Stating the class on a deliverable is a professional obligation. A Class 3 budget should carry more contingency than a Class 1 bid, and an owner receiving an unlabeled number has no way to size their reserve correctly. Detailed bid estimates built on strong project definition routinely achieve 5–10% accuracy — and that accuracy is credible only because the class label makes the definition level explicit.

Questions estimators actually ask

What are the AACE estimate classes?

AACE International defines five classes from Class 5 (conceptual, lowest accuracy) to Class 1 (definitive, highest accuracy), based on the level of project definition per recommended practice 18R-97.

What is the accuracy range of a Class 5 estimate?

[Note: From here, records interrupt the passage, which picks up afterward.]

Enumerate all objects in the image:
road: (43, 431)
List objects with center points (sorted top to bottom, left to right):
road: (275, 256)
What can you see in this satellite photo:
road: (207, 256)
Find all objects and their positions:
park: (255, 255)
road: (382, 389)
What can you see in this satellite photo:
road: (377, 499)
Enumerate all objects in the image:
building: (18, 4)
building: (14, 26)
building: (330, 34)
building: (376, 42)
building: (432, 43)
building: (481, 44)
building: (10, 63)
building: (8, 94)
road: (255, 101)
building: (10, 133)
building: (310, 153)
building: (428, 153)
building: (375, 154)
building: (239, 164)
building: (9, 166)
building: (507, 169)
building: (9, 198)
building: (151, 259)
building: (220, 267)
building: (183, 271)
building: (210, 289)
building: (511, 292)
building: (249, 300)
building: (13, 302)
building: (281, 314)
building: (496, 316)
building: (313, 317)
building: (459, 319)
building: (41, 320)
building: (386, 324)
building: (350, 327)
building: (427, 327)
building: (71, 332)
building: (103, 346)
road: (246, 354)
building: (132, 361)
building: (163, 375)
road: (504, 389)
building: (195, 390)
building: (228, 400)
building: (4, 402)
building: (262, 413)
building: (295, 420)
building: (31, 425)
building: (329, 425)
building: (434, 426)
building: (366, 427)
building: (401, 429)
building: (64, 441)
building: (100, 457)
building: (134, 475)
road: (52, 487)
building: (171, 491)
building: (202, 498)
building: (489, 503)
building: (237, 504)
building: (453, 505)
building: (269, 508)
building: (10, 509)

A Class 5 estimate is built on 0–2% project definition with a wide accuracy range, commonly cited around -20% to -50% on the low side and +30% to +100% on the high side.

What is the difference between Class 5 and Class 1?

Class 5 is an early conceptual screening estimate using parametric methods; Class 1 is a definitive estimate from detailed takeoffs with 65–100% project definition and the tightest accuracy.

Which estimate class should a bid be?

Hard-bid lump sum numbers should be Class 2 or Class 1 — built from detailed quantity takeoffs and firm pricing, with accuracy ranges often around 5–15%.

What drives the estimate class?

The level of project definition (how complete the engineering and design are), not just hours spent. More design detail enables more detailed takeoffs and a tighter class.

What is an order-of-magnitude estimate?

It is an early, rough estimate roughly equivalent to AACE Class 5 or 4, used to screen feasibility before significant design exists, with a wide accuracy range.